Your Social Media Behavior Affects Your Dating Life More Than You Think

Photographed by Alexandra Gavillet.
No Facebook "hearts" here: According to Match's 2017 Singles In America survey, how you use social media may have major repercussions on your dating life. Every year for the past seven years, the original online dating site has questioned thousands of singles on their dating likes, dislikes, and everything in between. According to the Pew Research Center, online dating use tripled among 18- to 24-year-olds from 2013 to 2016. And many of those millennials have active Instagram, Twitter, Facebook, and Snapchat accounts. So it makes sense that many of Match's survey questions now address your online life. While the survey's findings are not scientific and should be taken with a grain of salt, here are some key takeaways: Yes, you should binge-watch Netflix originals
According to the study, millennials were 270% more likely be attracted to others if they're both obsessing over the same shows. In other words, now's the time to pop some popcorn and go crazy with season one of Stranger Things and Westworld if you haven't already. No venting sessions, please
Complaining over drinks after a long day at work? In person, that's understandable every now and then. But don't take your grievances to Facebook. A majority (58%) of those surveyed said doing so was a reason not to "like" someone. Pick up the phone
GIFs, emoji, and other interactive texts make it easy to keep the conversation on-screen. But interjecting some real laughter instead of LOLs makes a difference. 29% of people said phone calls were a plus in their book, and 50% said that they weren't attracted to people who were always tweeting, 'gramming, and posting elsewhere online. Take airplane mode to drinks
Ok, maybe airplane mode is a bit aggressive, but at least put your phone on silent. Answering your phone, leaving it face-up on the table, and texting others during a date were all be received poorly. Of course, some of that is basic etiquette — even if you're just with friends, you don't want to be on your phone at the table. It's called face-to-face, not FaceTime, for a reason.

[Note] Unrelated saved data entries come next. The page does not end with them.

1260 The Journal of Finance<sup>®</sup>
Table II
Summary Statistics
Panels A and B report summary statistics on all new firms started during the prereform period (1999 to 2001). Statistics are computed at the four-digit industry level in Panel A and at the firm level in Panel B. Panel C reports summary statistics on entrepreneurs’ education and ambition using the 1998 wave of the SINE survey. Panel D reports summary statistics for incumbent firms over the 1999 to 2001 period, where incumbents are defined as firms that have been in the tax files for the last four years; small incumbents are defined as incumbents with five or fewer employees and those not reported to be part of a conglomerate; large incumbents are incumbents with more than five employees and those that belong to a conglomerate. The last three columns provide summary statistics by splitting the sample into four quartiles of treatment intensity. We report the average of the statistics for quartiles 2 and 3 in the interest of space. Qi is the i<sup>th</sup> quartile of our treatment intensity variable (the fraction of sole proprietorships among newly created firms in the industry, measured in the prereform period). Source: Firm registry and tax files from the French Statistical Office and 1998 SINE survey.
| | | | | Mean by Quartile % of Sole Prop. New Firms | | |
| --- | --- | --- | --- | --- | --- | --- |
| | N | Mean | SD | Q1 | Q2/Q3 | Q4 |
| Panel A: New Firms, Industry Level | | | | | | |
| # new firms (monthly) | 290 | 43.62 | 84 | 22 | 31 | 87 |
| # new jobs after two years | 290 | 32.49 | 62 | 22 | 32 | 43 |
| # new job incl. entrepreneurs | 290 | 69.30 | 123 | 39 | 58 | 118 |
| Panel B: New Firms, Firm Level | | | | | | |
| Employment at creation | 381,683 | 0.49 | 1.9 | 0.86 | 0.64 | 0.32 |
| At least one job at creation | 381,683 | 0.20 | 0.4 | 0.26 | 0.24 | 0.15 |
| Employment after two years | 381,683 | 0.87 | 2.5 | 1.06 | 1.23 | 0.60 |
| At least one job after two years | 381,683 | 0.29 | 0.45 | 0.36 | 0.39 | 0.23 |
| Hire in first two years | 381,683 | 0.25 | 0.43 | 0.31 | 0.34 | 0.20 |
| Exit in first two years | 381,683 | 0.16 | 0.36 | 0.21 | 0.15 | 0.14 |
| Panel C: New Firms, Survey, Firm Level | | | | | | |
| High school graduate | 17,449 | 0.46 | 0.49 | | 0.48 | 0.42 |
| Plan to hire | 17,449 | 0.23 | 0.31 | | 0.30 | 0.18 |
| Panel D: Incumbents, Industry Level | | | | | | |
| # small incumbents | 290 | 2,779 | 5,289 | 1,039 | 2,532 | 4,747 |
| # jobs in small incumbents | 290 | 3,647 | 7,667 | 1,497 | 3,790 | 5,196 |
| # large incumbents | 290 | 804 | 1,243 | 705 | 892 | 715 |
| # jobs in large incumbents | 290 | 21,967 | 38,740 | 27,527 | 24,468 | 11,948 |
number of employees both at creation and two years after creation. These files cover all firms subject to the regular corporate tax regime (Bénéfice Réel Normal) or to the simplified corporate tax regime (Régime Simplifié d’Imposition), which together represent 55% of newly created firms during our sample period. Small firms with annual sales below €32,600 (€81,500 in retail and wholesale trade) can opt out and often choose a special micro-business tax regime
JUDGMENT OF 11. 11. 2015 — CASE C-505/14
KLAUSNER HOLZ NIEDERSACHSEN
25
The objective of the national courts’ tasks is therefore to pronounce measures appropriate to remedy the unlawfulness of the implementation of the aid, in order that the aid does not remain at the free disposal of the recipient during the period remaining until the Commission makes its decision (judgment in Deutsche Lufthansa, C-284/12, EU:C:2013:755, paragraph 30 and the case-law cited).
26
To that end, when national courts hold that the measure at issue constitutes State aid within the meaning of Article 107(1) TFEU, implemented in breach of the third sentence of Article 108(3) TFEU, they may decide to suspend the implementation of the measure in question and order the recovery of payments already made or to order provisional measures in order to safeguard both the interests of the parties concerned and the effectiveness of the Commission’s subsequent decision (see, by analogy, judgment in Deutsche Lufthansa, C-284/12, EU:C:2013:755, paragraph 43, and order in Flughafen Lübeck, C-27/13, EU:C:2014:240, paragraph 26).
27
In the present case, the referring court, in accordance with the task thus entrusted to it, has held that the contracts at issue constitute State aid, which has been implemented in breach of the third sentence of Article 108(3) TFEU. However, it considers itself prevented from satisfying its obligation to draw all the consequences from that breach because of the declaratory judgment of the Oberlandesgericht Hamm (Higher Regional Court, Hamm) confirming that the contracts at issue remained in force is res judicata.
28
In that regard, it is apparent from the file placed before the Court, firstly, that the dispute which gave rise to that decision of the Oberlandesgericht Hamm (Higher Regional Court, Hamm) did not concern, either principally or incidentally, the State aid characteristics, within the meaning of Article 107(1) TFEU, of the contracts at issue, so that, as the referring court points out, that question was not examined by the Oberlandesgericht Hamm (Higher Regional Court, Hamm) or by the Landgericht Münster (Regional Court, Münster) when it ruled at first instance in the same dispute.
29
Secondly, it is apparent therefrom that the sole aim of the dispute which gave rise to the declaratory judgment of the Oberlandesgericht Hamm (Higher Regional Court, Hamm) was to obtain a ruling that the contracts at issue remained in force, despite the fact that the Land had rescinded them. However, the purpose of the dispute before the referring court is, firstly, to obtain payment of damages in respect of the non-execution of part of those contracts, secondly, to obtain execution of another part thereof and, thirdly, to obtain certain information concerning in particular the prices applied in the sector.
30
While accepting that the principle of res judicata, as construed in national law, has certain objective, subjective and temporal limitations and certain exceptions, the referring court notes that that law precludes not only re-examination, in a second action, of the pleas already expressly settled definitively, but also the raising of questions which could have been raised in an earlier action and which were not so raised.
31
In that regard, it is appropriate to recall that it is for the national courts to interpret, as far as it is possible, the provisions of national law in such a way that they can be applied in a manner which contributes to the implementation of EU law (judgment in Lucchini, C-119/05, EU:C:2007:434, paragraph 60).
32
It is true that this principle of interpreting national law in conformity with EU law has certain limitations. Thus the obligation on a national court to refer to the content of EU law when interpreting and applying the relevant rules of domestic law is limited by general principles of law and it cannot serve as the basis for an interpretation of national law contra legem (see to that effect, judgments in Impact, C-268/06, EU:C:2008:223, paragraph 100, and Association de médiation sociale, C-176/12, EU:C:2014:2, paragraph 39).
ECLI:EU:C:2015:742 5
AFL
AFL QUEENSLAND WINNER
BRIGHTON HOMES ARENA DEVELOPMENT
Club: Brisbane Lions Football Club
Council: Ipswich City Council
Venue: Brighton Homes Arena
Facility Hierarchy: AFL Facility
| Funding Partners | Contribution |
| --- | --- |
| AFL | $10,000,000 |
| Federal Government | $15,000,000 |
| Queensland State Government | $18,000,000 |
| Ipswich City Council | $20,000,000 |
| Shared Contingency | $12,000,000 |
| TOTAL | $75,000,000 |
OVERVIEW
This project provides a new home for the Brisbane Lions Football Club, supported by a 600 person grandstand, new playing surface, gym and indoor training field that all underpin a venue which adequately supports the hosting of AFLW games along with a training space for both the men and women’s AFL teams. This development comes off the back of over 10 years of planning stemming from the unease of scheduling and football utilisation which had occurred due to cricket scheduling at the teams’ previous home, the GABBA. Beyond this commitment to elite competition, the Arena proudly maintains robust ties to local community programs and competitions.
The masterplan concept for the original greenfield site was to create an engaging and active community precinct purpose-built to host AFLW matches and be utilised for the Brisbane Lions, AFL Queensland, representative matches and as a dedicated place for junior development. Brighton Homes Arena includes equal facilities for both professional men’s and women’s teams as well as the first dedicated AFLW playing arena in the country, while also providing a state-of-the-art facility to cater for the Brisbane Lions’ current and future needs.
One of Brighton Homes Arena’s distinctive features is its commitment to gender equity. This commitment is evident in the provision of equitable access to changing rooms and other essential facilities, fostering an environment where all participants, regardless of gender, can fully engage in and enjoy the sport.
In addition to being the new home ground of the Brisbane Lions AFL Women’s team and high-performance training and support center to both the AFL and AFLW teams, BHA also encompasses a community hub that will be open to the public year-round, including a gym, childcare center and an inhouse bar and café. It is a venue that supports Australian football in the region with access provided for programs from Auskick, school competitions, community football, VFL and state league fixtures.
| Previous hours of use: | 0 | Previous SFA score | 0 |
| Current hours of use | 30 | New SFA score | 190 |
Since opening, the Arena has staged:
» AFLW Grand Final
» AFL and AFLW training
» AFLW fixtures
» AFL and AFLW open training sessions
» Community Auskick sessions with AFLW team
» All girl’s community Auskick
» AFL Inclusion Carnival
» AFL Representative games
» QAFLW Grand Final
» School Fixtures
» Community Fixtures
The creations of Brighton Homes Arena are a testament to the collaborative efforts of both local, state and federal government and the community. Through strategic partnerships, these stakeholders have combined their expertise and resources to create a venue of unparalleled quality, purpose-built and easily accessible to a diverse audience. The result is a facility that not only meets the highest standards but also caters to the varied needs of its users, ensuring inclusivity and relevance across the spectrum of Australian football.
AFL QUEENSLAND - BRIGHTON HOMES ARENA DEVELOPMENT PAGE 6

While most of the above seem logical, some of the survey's other statistics raise questions. Do 86% of women really judge a man with a cracked phone screen? And are iPhone users actually throwing shade at those who text via Android? Everyone loves being able to send iOS effects like fireworks and confetti, but that number feels extreme. Surely, other forms of compatibility are more important. According to the survey, 42% of people also judge your social media posts and the quality of your photos. Not everyone is an editing pro, so if that 42% really is accurate, it's time to lower the bar. Plus, if a photo is really a deal-breaker, you probably don't want to be with that person anyways.